(Beginning of Provided material)
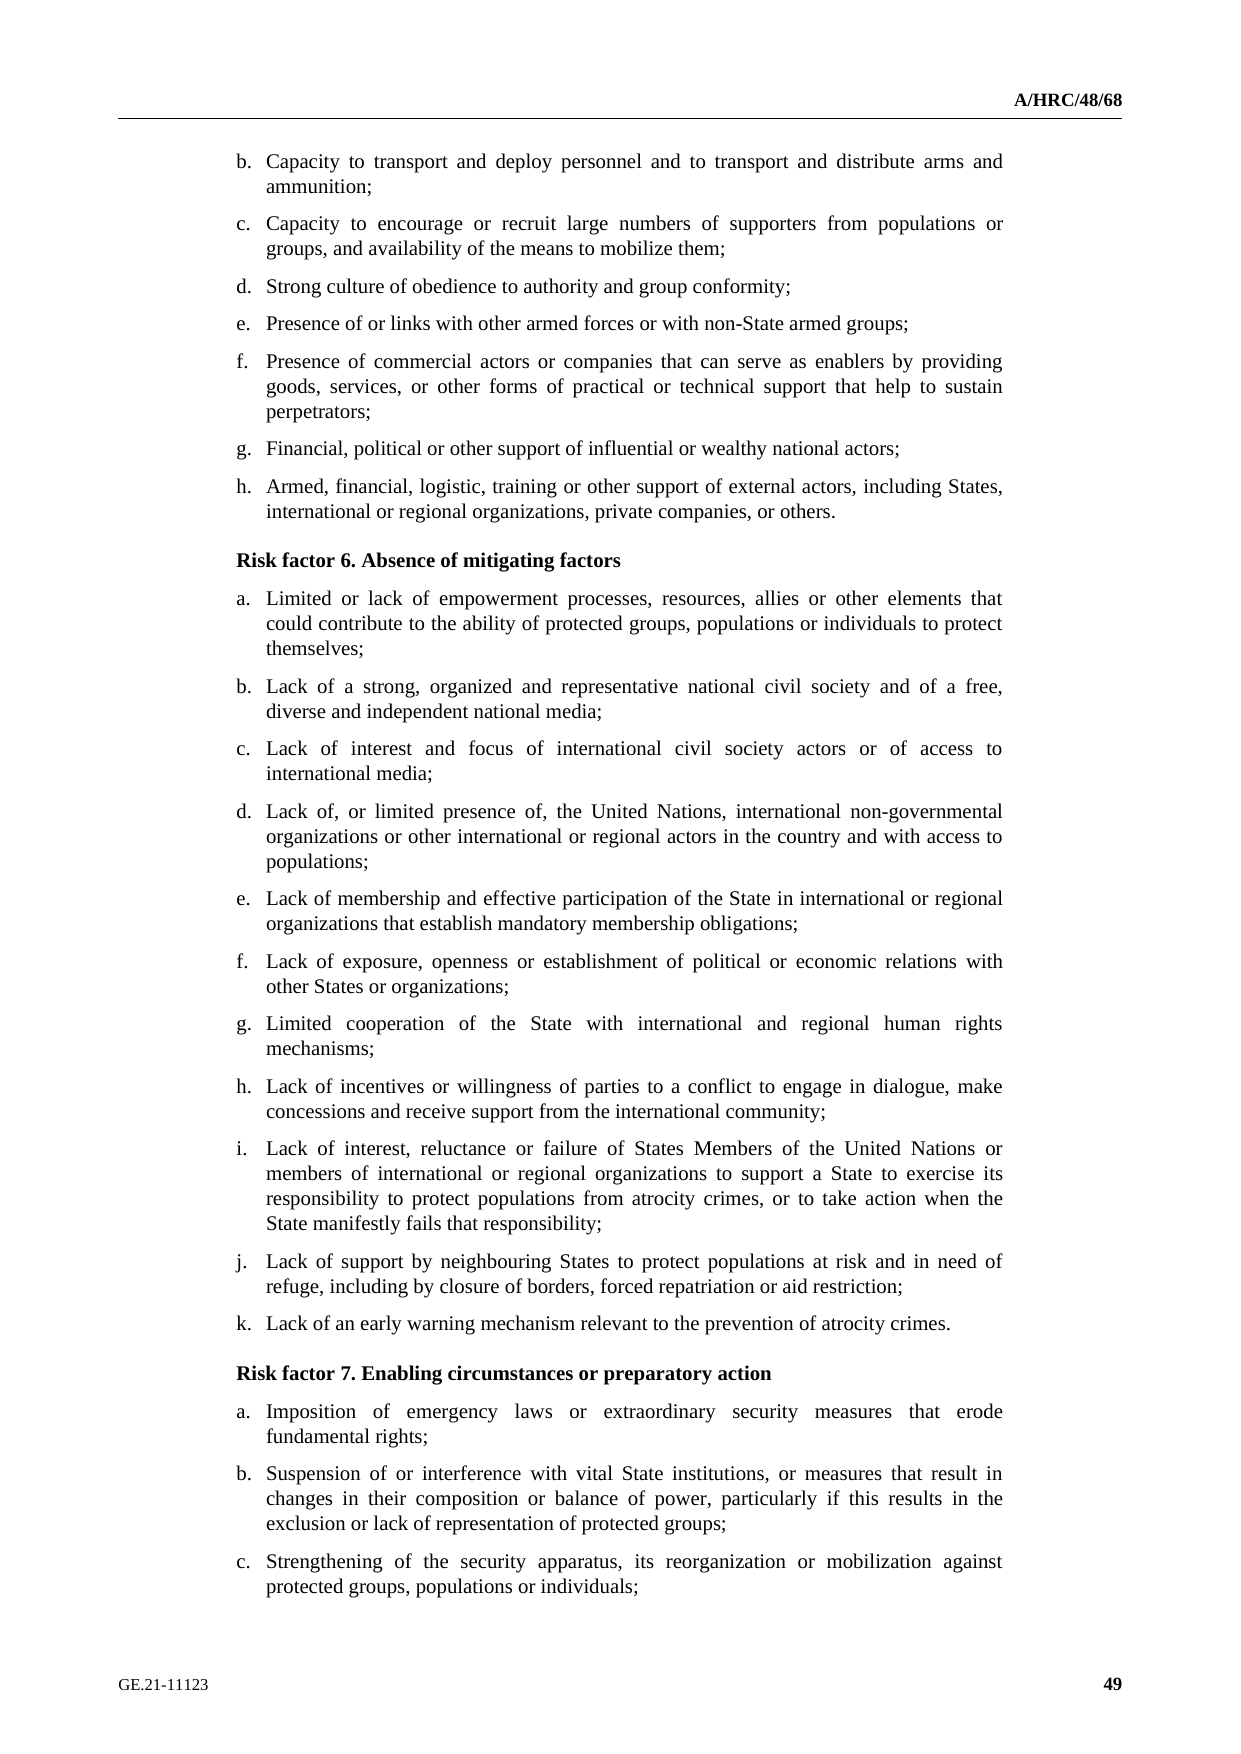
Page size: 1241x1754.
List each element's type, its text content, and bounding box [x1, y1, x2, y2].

text a. Imposition of emergency laws or extraordinary security measures that erode fundamental rights; [236, 1398, 1004, 1448]
text e. Presence of or links with other armed forces or with non-State armed groups; [236, 310, 1004, 335]
text j. Lack of support by neighbouring States to protect populations at risk and in need of refuge, including by closure of borders, forced repatriation or aid restriction; [236, 1248, 1004, 1298]
text b. Suspension of or interference with vital State institutions, or measures that result in changes in their composition or balance of power, particularly if this results in the exclusion or lack of representation of protected groups; [236, 1460, 1004, 1535]
text e. Lack of membership and effective participation of the State in international or regional organizations that establish mandatory membership obligations; [236, 885, 1004, 935]
text g. Limited cooperation of the State with international and regional human rights mechanisms; [236, 1010, 1004, 1060]
text b. Capacity to transport and deploy personnel and to transport and distribute arms and ammunition; [236, 148, 1004, 198]
text a. Limited or lack of empowerment processes, resources, allies or other elements that could contribute to the ability of protected groups, populations or individuals to protect themselves; [236, 585, 1004, 660]
text c. Strengthening of the security apparatus, its reorganization or mobilization against protected groups, populations or individuals; [236, 1548, 1004, 1598]
text i. Lack of interest, reluctance or failure of States Members of the United Nations or members of international or regional organizations to support a State to exercise its responsibility to protect populations from atrocity crimes, or to take action when the State manifestly fails that responsibility; [236, 1135, 1004, 1235]
text k. Lack of an early warning mechanism relevant to the prevention of atrocity crimes. [236, 1310, 1004, 1335]
text c. Lack of interest and focus of international civil society actors or of access to international media; [236, 735, 1004, 785]
text c. Capacity to encourage or recruit large numbers of supporters from populations or groups, and availability of the means to mobilize them; [236, 210, 1004, 260]
text f. Presence of commercial actors or companies that can serve as enablers by providing goods, services, or other forms of practical or technical support that help to sustain perpetrators; [236, 348, 1004, 423]
text Risk factor 7. Enabling circumstances or preparatory action [118, 1360, 1004, 1385]
text d. Lack of, or limited presence of, the United Nations, international non-governmental organizations or other international or regional actors in the country and with access to populations; [236, 798, 1004, 873]
text h. Armed, financial, logistic, training or other support of external actors, including States, international or regional organizations, private companies, or others. [236, 473, 1004, 523]
text h. Lack of incentives or willingness of parties to a conflict to engage in dialogue, make concessions and receive support from the international community; [236, 1073, 1004, 1123]
text b. Lack of a strong, organized and representative national civil society and of a free, diverse and independent national media; [236, 673, 1004, 723]
text f. Lack of exposure, openness or establishment of political or economic relations with other States or organizations; [236, 948, 1004, 998]
text d. Strong culture of obedience to authority and group conformity; [236, 273, 1004, 298]
text g. Financial, political or other support of influential or wealthy national actors; [236, 435, 1004, 460]
text Risk factor 6. Absence of mitigating factors [118, 548, 1004, 573]
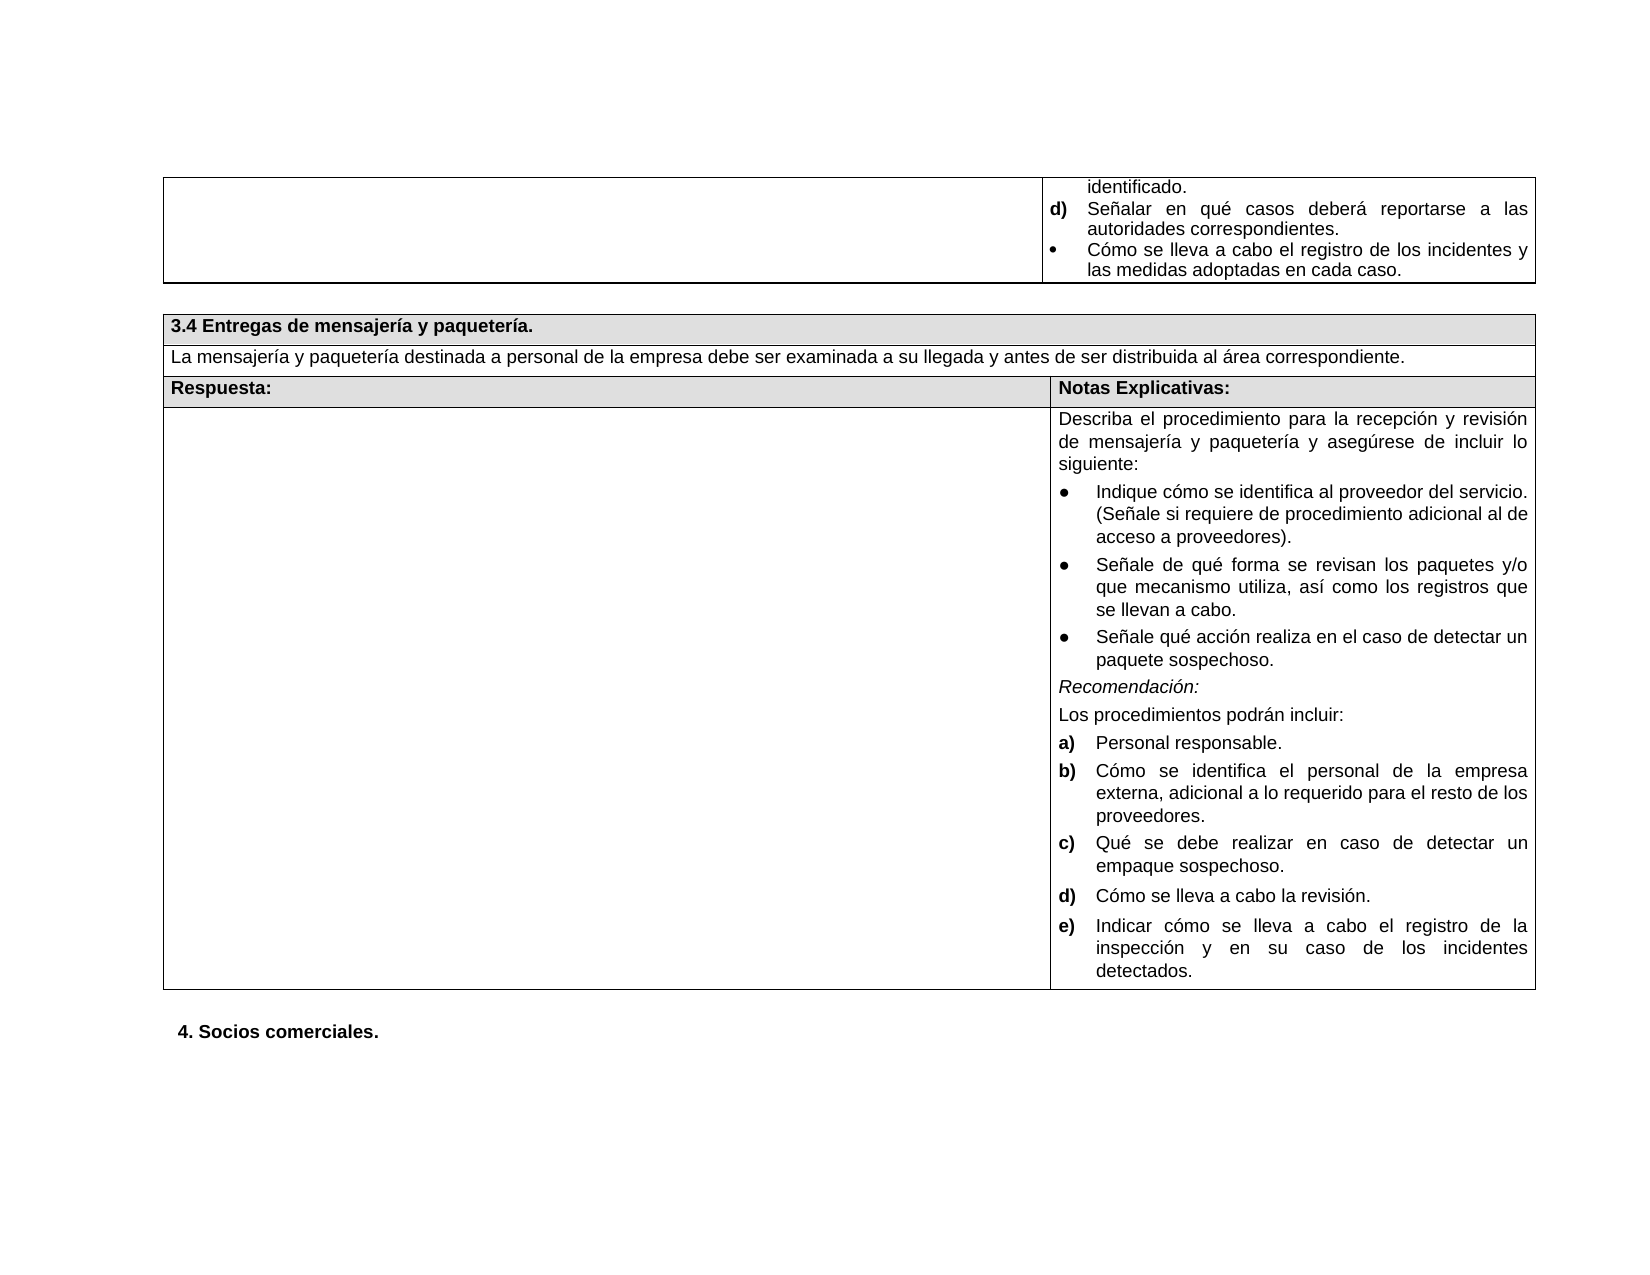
(End of Provided material)
Please print the entries above exactly. Skip every picture.

Page size: 1241x1754.
List each element's type, its text content, and bounding box [x1, y1, x2, y2].

text a. Imposition of emergency laws or extraordinary security measures that erode fundamental rights; [236, 1398, 1004, 1448]
text e. Presence of or links with other armed forces or with non-State armed groups; [236, 310, 1004, 335]
text j. Lack of support by neighbouring States to protect populations at risk and in need of refuge, including by closure of borders, forced repatriation or aid restriction; [236, 1248, 1004, 1298]
text b. Suspension of or interference with vital State institutions, or measures that result in changes in their composition or balance of power, particularly if this results in the exclusion or lack of representation of protected groups; [236, 1460, 1004, 1535]
text e. Lack of membership and effective participation of the State in international or regional organizations that establish mandatory membership obligations; [236, 885, 1004, 935]
text g. Limited cooperation of the State with international and regional human rights mechanisms; [236, 1010, 1004, 1060]
text b. Capacity to transport and deploy personnel and to transport and distribute arms and ammunition; [236, 148, 1004, 198]
text a. Limited or lack of empowerment processes, resources, allies or other elements that could contribute to the ability of protected groups, populations or individuals to protect themselves; [236, 585, 1004, 660]
text c. Strengthening of the security apparatus, its reorganization or mobilization against protected groups, populations or individuals; [236, 1548, 1004, 1598]
text i. Lack of interest, reluctance or failure of States Members of the United Nations or members of international or regional organizations to support a State to exercise its responsibility to protect populations from atrocity crimes, or to take action when the State manifestly fails that responsibility; [236, 1135, 1004, 1235]
text k. Lack of an early warning mechanism relevant to the prevention of atrocity crimes. [236, 1310, 1004, 1335]
text c. Lack of interest and focus of international civil society actors or of access to international media; [236, 735, 1004, 785]
text c. Capacity to encourage or recruit large numbers of supporters from populations or groups, and availability of the means to mobilize them; [236, 210, 1004, 260]
text f. Presence of commercial actors or companies that can serve as enablers by providing goods, services, or other forms of practical or technical support that help to sustain perpetrators; [236, 348, 1004, 423]
text Risk factor 7. Enabling circumstances or preparatory action [118, 1360, 1004, 1385]
text d. Lack of, or limited presence of, the United Nations, international non-governmental organizations or other international or regional actors in the country and with access to populations; [236, 798, 1004, 873]
text h. Armed, financial, logistic, training or other support of external actors, including States, international or regional organizations, private companies, or others. [236, 473, 1004, 523]
text h. Lack of incentives or willingness of parties to a conflict to engage in dialogue, make concessions and receive support from the international community; [236, 1073, 1004, 1123]
text b. Lack of a strong, organized and representative national civil society and of a free, diverse and independent national media; [236, 673, 1004, 723]
text f. Lack of exposure, openness or establishment of political or economic relations with other States or organizations; [236, 948, 1004, 998]
text d. Strong culture of obedience to authority and group conformity; [236, 273, 1004, 298]
text g. Financial, political or other support of influential or wealthy national actors; [236, 435, 1004, 460]
text Risk factor 6. Absence of mitigating factors [118, 548, 1004, 573]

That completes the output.